O Viajante.

No amanhecer de mais um dia o vermelho do céu vai tomando o lugar da escuridão que assombra  a noite dos culpados. Contudo, ledo engano achar que a manhã traria alívio. Aquele tom vermelho que prometia um dia ensolarado logo é substituído por densas nuvens cinzas, desenterrando assuntos não resolvidos. Ele já não dorme com medo de seus pecados serem revelados. Precisa de uma luz, de um farol que lhe guie para o caminho do perdão. Fantasmas de palavras ditas - e não ditas - giram ao redor de sua cabeça atordoada, sussurrando nomes dos que foram tombando pelo caminho.

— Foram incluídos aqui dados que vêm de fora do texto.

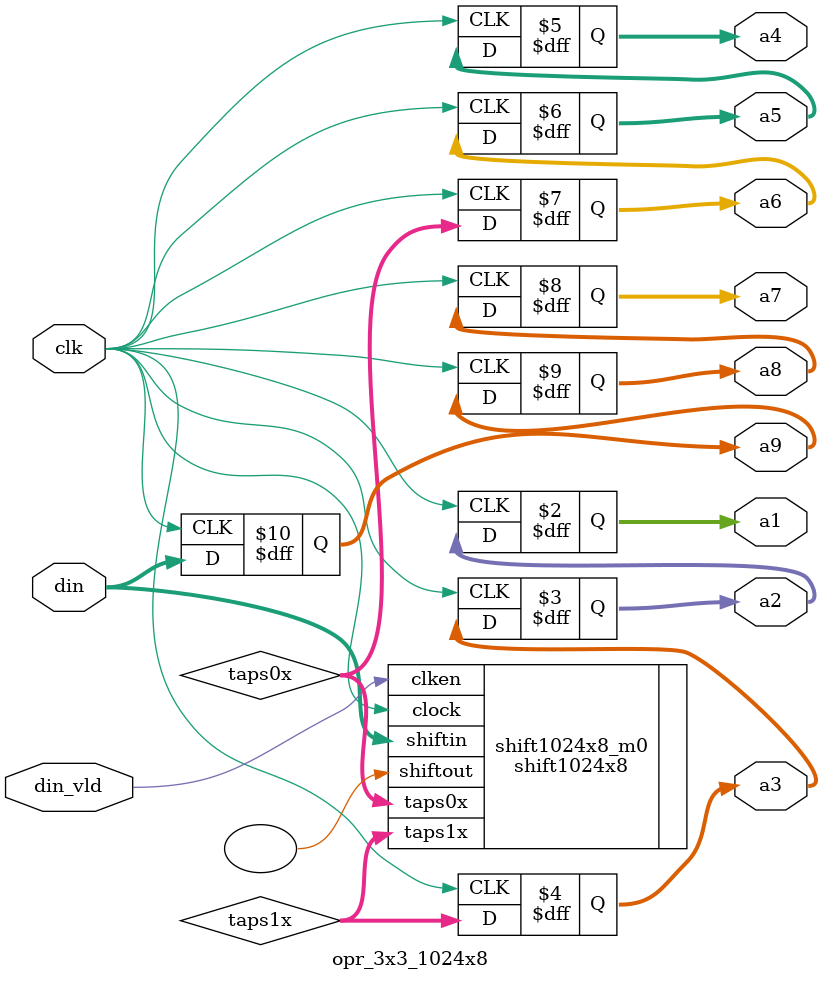
<source format=v>
module opr_3x3_1024x8(
    input                               din_vld                    ,
    input                               clk                        ,
    input              [   7:0]         din                        ,
    output reg         [   7:0]         a1, a2, a3, a4, a5, a6, a7, a8, a9 
);

wire                   [   7:0]         taps0x,taps1x              ;

// 1clk: 打拍形成矩阵, 矩阵顺序归正
always @(posedge clk) begin
    {a1, a2, a3} <= {a2, a3, taps1x};
    {a4, a5, a6} <= {a5, a6, taps0x};
    {a7, a8, a9} <= {a8, a9, din};
end

shift1024x8 shift1024x8_m0 (
    .clken                             (din_vld                   ),
    .clock                             (clk                       ),
    .shiftin                           (din                       ),
    .shiftout                          (                          ),
    .taps0x                            (taps0x                    ),
    .taps1x                            (taps1x                    ) 
);

endmodule
</source>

Está em um navio sem capitão, no meio de uma tormenta, sem nenhuma esperança de salvação, pedindo aos céus que enviem ajuda, certo de que está condenado a afundar para sempre nesse mar de remorso e julgamento. Tudo o que precisa de algo que o guie, de um farol, mas o faroleiro não está, fugiu para buscar abrigo de sua própria tempestade e de sua própria culpa. Como pode alguém atormentado pelas suas próprias trevas iluminar o caminho de outra pessoa? E como pode alguém desejar substituir uma luz que já existe, sem saber se terá o mesmo brilho de seu antecessor? Fazendo-se isso, corre-se o risco de abandonar o viajante à sua própria sorte, no meio da escuridão do mar revolto, onde apenas relâmpagos tenebrosos trazem segundos de luz.

A promessa que o dia vermelho trouxe jamais poderia ter sido cumprida. Foi roubada pelo cinza que levou embora as esperanças do pobre viajante. Ele precisa de vento, precisa de algo que mova essas nuvens para longe, que disperse a tempestade. Pois sabe que o vento, quando vier, pode não levar a tempestade pra longe, mas certamente moverá seu veleiro para outras águas. Águas tranquilas e transparentes, onde, em paz, ele deitará sobre o Sol e deixará a alma livre. Qual gato preguiçoso descansando sob montes de trigo, o viajante sonhará novamente e, assim, com seu coração livre da culpa e do remorso que eram como fardos de feno molhado sobre suas costas, ele se sentirá leve, pronto para alçar novos voos, traçar novas rotas e fugir do lugar-comum. Não foi feito para o simples, para a rotina.

Contudo, de onde está, não avista a promessa de tempos melhores. Apenas espera e teme. A ansiedade tira-lhe o que restou das unhas. Já não tem apetite, não se apraz nem com os melhores vinhos. É inverno - e dos densos - em sua alma.

Pobre viajante, não sabe que o medo de afogar-se no mar de culpa tira-lhe o prazer de experimentar as delícias das águas que o cercam. Não sabe que, talvez, o melhor seja apenas fechar os olhos e pular, sem saber ao certo o que irá acontecer. Sem boias nem colete, sem corda ou nada que o prenda a sua atual realidade. Pode ser que a imensidão que o assusta traga respostas que não encontraria em nenhum outro lugar, pode ser que, ao submergir escuridão do oceano que o aterroriza, encontre serenidade e aconchego.

Pula viajante!
Mergulha no que mais teme.
Fecha os olhos, prende o fôlego e vai.

Vai conhecer a beleza de um mundo diferente do seu! Vai viver experiências que jamais imaginou que viveria! Vai se entregar a quem jamais imaginou que se entregaria! Respira cada segundo da liberdade como se fosse o último! Bebe de outras fontes, de outros vinhos! Se embriaga e se deleita sem, pensar nas consequências. Beija as bocas que forem surgindo no seu caminho, conhece os corpos que se deitarão em sua cama. Ama. Odeia. Chora. Sorri. Vai. Vem. Vai novamente. Porque estás vivo para isso! Sem culpa, sem medo, sem pensar. É isso que torna quem você é: um eterno viajante de muitas existências.